Por mais rica que cada discussão seja, elas permanecem como acessórios ou, no pior dos casos, como panos de fundo para as viradas calculadas do roteiro
Nesse sentido, a falta de imaginação de Ponsoldt e companhia surge como um fator ainda mais relevante. Exceção feita a alguns close-ups marcantes nos trechos mais enérgicos das falas do CEO, a câmera acompanha as palestras de forma automática, pouco interessada em buscar alguma imagem reveladora ou detalhe mais cheio de vida naquele contexto, e isso enfraquece o poder das ideias em foco, que se tornam menos impactantes pelo modo como nos são apresentadas.
A falta de inventividade transparece também na maneira como a direção trabalha visualmente os recursos tecnológicos que fazem parte desse universo.
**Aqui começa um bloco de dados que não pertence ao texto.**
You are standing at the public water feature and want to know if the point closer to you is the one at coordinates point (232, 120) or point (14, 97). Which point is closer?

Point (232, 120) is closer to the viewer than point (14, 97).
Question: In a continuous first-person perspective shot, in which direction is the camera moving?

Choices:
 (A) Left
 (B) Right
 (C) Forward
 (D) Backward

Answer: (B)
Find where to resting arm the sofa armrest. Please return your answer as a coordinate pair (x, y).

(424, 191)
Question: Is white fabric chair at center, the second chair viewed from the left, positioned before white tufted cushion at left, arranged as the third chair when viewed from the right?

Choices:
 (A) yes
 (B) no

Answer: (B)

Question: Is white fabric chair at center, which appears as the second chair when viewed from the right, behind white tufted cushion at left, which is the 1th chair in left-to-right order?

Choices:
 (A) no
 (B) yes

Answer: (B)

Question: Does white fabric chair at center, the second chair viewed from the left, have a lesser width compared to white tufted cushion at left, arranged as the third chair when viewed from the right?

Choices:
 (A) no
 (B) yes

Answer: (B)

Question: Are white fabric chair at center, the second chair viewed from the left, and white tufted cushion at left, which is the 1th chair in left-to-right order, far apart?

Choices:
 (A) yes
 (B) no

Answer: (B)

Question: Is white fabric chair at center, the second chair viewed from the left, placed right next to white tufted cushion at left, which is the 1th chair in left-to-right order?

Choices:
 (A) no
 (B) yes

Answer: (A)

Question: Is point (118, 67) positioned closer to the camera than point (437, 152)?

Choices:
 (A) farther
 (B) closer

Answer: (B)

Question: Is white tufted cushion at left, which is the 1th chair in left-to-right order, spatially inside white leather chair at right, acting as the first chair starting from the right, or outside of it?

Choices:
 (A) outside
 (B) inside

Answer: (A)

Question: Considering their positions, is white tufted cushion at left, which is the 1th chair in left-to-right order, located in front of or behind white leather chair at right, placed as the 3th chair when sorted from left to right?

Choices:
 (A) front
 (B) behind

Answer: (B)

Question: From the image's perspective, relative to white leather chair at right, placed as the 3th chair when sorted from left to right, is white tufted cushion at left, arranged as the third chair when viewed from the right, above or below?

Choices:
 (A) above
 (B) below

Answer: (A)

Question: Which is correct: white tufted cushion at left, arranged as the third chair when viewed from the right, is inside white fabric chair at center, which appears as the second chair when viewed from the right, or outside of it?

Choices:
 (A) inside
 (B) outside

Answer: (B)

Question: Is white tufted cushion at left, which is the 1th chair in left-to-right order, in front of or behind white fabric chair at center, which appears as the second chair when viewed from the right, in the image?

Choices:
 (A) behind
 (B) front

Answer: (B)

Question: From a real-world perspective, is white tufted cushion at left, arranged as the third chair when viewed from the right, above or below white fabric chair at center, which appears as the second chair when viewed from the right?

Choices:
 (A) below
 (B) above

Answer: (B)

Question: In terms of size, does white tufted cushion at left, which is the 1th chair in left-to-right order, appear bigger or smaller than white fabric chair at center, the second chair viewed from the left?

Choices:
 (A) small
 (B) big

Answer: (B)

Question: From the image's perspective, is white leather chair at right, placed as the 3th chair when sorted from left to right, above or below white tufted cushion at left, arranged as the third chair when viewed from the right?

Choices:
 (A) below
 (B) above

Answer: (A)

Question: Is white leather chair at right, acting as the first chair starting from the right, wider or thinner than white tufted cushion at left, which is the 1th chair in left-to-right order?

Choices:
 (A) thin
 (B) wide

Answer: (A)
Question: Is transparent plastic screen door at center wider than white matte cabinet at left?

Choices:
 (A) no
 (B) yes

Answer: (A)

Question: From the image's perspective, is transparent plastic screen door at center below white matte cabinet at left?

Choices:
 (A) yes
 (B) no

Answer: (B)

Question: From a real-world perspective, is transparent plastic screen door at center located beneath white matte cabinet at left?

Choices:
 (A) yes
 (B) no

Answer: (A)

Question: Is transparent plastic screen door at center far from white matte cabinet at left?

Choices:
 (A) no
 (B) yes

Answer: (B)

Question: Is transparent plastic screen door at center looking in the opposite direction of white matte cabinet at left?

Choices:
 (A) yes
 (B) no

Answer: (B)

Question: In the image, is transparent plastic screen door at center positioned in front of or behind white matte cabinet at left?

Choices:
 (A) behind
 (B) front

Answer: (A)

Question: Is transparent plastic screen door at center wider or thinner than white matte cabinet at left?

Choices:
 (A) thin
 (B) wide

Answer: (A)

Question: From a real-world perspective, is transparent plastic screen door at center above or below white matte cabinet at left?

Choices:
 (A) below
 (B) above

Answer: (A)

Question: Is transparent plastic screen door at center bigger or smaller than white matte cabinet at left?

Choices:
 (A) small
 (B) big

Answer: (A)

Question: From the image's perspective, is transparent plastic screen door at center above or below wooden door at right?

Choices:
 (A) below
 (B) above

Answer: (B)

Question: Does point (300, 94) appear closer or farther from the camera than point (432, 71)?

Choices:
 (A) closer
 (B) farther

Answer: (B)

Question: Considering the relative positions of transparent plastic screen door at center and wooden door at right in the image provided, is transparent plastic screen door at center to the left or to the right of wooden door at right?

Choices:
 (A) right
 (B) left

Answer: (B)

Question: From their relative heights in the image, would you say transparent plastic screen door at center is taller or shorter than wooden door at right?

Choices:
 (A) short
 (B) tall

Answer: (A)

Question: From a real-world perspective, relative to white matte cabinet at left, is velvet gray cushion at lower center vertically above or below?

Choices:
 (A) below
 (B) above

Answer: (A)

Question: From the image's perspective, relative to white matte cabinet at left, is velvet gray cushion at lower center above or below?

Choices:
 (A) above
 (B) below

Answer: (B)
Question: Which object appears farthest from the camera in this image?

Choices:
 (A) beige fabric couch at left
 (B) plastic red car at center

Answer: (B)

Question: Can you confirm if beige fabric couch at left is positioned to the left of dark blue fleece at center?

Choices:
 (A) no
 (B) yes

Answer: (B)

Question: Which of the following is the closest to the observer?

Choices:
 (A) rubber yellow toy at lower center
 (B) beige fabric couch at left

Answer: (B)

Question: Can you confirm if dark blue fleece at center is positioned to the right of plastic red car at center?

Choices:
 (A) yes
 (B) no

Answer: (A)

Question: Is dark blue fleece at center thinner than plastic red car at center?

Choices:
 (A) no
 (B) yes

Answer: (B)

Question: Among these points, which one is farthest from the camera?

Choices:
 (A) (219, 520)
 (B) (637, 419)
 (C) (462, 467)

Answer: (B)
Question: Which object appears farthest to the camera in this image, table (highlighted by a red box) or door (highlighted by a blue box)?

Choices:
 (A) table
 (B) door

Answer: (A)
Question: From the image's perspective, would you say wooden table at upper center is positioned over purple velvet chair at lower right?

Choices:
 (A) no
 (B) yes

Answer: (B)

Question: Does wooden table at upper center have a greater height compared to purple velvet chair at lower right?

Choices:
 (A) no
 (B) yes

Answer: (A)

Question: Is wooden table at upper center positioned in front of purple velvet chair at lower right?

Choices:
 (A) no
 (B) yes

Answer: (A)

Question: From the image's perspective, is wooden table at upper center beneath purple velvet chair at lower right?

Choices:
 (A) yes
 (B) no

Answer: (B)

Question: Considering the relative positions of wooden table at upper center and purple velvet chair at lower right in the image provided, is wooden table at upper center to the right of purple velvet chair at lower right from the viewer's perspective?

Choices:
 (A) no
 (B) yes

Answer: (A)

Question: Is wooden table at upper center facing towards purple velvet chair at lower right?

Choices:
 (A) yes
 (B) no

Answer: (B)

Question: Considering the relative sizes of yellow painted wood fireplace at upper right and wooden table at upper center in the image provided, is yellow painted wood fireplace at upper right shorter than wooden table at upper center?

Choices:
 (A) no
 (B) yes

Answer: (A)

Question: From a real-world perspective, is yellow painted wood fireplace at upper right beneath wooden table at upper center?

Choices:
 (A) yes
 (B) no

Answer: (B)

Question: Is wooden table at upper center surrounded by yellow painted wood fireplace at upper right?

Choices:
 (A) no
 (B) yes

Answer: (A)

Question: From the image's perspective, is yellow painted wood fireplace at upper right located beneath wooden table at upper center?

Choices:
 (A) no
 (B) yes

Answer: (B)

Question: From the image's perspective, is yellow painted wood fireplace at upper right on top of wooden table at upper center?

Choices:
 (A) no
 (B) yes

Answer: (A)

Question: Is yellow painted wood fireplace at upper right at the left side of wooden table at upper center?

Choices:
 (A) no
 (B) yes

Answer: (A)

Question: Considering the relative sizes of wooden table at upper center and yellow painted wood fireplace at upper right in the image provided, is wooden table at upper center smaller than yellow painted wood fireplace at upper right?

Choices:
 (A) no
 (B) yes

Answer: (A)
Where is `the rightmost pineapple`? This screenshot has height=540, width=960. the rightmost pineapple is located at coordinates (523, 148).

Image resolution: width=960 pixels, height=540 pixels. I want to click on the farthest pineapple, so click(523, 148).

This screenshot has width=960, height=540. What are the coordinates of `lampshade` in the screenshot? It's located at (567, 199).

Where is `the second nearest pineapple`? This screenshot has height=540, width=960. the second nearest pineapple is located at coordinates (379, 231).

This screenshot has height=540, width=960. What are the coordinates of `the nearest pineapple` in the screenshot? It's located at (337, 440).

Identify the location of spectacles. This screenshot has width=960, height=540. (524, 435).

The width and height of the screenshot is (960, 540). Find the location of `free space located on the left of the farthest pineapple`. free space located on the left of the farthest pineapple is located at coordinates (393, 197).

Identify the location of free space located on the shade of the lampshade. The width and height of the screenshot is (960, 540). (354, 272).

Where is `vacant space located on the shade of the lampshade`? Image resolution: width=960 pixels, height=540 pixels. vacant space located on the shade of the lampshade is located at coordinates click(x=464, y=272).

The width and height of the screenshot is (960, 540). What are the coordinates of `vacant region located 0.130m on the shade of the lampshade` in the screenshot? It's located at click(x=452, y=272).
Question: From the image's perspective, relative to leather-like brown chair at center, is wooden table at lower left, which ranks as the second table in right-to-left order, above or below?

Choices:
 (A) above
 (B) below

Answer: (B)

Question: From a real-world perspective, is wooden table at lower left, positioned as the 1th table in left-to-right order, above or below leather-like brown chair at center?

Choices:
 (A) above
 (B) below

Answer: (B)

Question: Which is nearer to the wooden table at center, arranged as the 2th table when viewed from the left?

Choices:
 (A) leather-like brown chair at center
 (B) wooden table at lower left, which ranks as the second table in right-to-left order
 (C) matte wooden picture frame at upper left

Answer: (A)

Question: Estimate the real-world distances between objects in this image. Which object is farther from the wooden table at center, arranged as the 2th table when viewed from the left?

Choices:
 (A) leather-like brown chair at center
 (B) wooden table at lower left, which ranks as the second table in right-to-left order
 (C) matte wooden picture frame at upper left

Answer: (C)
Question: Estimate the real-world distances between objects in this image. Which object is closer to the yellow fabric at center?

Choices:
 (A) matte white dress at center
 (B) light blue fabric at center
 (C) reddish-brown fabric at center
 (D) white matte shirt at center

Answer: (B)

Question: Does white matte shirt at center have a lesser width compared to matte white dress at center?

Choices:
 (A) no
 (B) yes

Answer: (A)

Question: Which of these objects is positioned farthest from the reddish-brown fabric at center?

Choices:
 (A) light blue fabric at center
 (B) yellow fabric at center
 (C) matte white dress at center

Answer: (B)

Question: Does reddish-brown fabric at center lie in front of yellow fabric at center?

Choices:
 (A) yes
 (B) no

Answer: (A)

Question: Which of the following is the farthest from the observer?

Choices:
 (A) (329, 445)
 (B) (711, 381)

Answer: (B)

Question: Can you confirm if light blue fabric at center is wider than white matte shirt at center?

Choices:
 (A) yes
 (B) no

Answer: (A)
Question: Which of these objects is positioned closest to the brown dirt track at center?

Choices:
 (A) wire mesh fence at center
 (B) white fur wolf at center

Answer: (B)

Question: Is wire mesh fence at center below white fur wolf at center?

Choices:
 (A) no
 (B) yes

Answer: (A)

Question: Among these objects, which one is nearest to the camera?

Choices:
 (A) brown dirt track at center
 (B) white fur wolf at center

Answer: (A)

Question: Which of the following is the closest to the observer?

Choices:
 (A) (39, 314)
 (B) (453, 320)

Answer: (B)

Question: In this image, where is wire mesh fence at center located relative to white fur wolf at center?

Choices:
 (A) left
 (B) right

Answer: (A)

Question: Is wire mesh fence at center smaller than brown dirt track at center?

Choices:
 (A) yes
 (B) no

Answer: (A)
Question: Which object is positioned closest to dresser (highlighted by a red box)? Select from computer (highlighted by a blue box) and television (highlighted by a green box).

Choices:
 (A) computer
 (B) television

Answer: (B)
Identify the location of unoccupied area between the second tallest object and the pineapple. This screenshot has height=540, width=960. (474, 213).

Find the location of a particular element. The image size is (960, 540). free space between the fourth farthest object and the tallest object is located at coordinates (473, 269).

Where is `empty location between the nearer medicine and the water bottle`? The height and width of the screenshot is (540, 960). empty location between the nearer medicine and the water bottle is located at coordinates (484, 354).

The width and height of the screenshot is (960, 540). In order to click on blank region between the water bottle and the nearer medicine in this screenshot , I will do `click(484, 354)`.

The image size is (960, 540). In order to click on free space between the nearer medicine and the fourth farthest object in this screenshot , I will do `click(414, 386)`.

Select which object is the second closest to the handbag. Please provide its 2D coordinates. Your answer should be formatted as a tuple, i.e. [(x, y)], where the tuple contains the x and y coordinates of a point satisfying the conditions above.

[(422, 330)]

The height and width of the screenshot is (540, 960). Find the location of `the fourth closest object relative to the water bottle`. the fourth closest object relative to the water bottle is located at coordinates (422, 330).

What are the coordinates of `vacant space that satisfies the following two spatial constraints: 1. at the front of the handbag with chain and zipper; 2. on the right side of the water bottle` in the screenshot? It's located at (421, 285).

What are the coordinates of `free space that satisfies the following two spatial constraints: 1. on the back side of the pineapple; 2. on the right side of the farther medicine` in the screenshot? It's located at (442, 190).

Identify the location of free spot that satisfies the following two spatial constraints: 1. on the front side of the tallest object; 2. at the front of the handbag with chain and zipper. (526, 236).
Ao replicar em Mae a lógica de compartilhamento total de usuários compulsivos de redes sociais, o longa se mostra menos inspirado do que qualquer youtuber de médio porte. Nos segmentos em que acompanhamos seu cotidiano, são escolhidos ângulos pouco chamativos (incapazes de nos convencer do sucesso mundial dos vídeos, como o roteiro tenta sugerir) e a variação entre câmera subjetiva e objetiva (resultado de saltos entre a perspectiva da protagonista e a do espectador) não parece seguir critérios muito rígidos, o que gera alguma confusão.
Além disso, esse parece ser um novo exemplo de mau uso de mensagens de texto na tela — esse vídeo-ensaio lista uma série de casos semelhantes. Os comentários feitos em vários idiomas sobre a vida da garota, assim como as sequências em que vemos seu trabalho de atendimento virtual, logo no início, são pouco eficientes para produzir imersão ou nos comunicar novos pontos de vista e, assim, nunca passam de uma distração a mais.
“O Círculo” não tem êxito em armar debates sobre os próprios temas que traz para o centro das atenções
Do outro lado da balança, vale notar que o filme ao menos não se sustenta em longos diálogos explicativos. Em determinados momentos, é como se os personagens resistissem a oferecer mais do que o necessário para mover a trama. O efeito é positivo porque, enquanto Mae está imersa naquele modo de pensar, realmente cabe ao público avaliar as consequências das decisões tomadas, e as inovações criadas pela companhia conseguem algum espaço para respirar.
Na maior parte do tempo, porém, “O Círculo” não tem êxito em armar debates sobre os próprios temas que traz para o centro das atenções. A contradição é sintoma de um roteiro em que muitas perguntas sobre essa possível nova maneira de viver em sociedade morrem na largada e outras tantas sequer chegam a ser feitas. Para uma adaptação que se propõe a observar um futuro não muito distante, tratar do impacto real de tantas dessas ideias apenas de passagem parece especialmente imperdoável.